The burden of uncertainty and the search for a new cancer treatment
What do the doctors say? That’s what people keep asking us now that Chris’s third treatment (and second surgery) has failed. Do they know what you should do next? The short answer is no. The long answer is no, too. While trying to be helpful about potential treatments, they acknowledge for the most part that they just don’t really know. We still have options, but the doctors can’t really say whether one might be better than the others. Neither can we.
Chris and I have poured through pages and pages of clinical trials, read articles on Molecular Cancer Therapeutics, subscribed to daily web updates from various cancer research sites, conferred with fellow patients and, of course, conferred with our oncologist as well as other specialists in the field. We’ve always tried to stay one step ahead, with a plan in place if a treatment failed. But now we find ourselves in a more frightening place – further up a mountain, where the terrain is steeper, rockier and the air more thin. The paths forward aren’t clear, and there’s no view around the bend.
Two of the trials we’re reviewing are early phase I trials. Yes, that’s redundant because phase I by definition means early. But these are really early phase I trials – barely out of the mouse trials. In fact when the trial nurses see Chris, they seem genuinely surprised that he’s not a mouse. When we did the MDX-1106 trial, it was also phase I — but it was the hot new therapy that everyone in the renal cell medical community was whispering about. Like the great new rock band that all the college kids are listening to but hasn’t quite hit the mainstream yet. These new trials don’t even have a garage to play in. One trial we are considering – IL-15 – has had a grand total of 12 people undergo the treatment. Twelve. Not just twelve kidney cancer patients – twelve total. In the world.
I e-mailed one of the doctors who is running the IL-15 trial at the National Cancer Institute in Bethesda. I’ve become really bold about just randomly e-mailing doctors and assuming that they’ll get back to me. (Odd little secret, they actually usually do. My track record is 100 percent. Thank you doctors!). Not only did I e-mail this doctor, I just flat out asked him: Do you think that this drug will work for my husband? He wrote back (I told you, they always do!) The answer was, of course, “I don’t know.” And in fairness, how could he offer any other answer. However, he was kind enough to send me a long response with data attached – data that told us: “You could try it – it might work.” And he’s right.

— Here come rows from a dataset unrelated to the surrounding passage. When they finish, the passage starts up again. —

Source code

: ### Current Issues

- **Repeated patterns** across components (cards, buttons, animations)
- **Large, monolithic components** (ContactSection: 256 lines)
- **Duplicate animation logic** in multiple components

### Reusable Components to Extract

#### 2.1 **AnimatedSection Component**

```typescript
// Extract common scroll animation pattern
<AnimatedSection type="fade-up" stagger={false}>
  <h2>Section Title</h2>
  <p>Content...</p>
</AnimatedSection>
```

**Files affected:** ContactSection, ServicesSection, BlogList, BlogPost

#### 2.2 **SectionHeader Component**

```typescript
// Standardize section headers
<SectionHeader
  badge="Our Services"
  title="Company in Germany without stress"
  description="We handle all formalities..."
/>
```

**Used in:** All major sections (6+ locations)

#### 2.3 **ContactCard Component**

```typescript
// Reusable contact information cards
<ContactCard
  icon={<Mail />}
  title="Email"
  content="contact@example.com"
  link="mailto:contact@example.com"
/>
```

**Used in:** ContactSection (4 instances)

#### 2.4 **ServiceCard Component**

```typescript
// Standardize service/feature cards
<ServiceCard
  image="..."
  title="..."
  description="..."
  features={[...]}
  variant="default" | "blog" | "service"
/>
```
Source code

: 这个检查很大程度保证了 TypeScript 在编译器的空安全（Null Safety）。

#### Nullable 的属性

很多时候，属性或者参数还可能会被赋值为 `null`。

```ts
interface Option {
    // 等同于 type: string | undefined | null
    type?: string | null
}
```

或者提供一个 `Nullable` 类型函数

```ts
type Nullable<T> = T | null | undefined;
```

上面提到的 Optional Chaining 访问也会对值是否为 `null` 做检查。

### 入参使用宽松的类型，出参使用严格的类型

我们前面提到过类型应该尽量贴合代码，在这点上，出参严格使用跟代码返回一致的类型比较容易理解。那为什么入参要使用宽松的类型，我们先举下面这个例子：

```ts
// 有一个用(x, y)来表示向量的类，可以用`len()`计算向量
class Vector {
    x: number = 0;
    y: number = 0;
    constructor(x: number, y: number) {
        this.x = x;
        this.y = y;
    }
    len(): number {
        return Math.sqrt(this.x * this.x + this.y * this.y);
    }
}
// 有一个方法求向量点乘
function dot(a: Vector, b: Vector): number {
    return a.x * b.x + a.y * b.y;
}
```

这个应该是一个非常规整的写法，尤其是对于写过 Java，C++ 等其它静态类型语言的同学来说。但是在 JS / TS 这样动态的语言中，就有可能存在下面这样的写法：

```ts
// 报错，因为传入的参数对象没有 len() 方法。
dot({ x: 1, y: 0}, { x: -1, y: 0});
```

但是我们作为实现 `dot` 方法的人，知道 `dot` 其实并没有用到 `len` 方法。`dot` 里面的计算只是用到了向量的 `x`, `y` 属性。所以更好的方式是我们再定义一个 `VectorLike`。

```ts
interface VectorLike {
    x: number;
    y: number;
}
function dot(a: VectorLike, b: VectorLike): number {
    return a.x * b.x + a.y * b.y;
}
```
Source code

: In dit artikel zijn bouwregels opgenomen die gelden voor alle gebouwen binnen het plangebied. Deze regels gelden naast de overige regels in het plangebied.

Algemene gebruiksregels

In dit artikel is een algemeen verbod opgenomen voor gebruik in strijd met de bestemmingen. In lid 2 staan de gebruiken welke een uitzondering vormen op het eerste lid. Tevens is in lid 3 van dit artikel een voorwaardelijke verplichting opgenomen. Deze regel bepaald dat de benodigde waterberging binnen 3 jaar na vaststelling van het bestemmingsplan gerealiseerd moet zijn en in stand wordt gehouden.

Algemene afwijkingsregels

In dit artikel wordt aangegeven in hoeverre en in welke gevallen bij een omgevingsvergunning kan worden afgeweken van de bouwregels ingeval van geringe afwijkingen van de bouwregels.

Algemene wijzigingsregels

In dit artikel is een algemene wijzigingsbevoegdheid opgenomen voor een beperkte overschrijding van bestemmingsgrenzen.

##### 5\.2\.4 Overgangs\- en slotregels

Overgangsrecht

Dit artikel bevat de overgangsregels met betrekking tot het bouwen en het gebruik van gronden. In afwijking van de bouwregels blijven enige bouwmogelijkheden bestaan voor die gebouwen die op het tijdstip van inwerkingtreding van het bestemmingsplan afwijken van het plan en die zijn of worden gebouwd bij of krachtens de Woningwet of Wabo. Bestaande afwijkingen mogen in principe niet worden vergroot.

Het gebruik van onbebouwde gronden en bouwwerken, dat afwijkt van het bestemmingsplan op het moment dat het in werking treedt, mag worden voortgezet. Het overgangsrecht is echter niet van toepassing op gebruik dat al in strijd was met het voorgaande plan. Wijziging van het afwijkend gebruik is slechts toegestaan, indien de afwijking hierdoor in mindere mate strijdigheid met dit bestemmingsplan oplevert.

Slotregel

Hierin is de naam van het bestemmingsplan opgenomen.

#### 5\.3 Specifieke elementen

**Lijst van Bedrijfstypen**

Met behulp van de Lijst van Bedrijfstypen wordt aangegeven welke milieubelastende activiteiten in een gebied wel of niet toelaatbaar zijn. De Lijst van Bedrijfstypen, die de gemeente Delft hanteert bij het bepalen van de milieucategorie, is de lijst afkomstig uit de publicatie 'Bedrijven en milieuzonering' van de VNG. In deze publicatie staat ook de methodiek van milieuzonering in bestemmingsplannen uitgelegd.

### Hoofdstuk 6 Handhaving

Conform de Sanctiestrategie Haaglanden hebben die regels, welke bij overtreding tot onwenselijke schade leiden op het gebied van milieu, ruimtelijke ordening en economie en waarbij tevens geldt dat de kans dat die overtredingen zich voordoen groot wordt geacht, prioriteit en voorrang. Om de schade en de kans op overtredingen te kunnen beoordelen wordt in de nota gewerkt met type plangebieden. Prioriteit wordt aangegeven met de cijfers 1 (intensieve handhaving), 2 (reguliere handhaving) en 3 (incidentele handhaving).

It might. Maybe. Who knows? Picking clinical trials (treatment regimens in general, really) is starting to feel more like buying lottery tickets– and that’s not a great feeling.
If we don’t do a trial, we do still have a number of FDA approved therapies to choose from. But they’re the class of drugs that elicit this kind of response from doctors, “Sure, you can try it … although I’m not really excited about it.” I vacillate between appreciating the honesty and wanting to scream “This isn’t a new flavor of ice cream we’re talking about – it’s my husband’s life!”
The weight of these decisions is so shockingly heavy that it’s almost comical. And it’s not just the obvious life versus death factor – each choice has repercussions for future choices. If we do a c-MET inhibitor now, it could make Chris ineligible for a promising new drug that hasn’t yet gone to trial. But then again, he might be ineligible for that drug down the road anyway, and forgoing the trial now might mean missing out on a key component to battling his disease.
Chris and I will sit down and discuss the pros and cons of this treatment plan or that one. At one point we kind of stopped and laughed. The cons were numerous in each case while the pros pretty much boiled down to one: It might work.
At church on Sunday, this is what I prayed about: I always pray for a miracle. But then I also pray for wisdom and courage. And strength. As with the doctors, I don’t get an answer. I do, however, get a sense of peace and, I feel, a little bit of renewed strength. I’m reminded to make each decision with hope – and faith – even when we’re this far up the mountain with no clear way to get back down.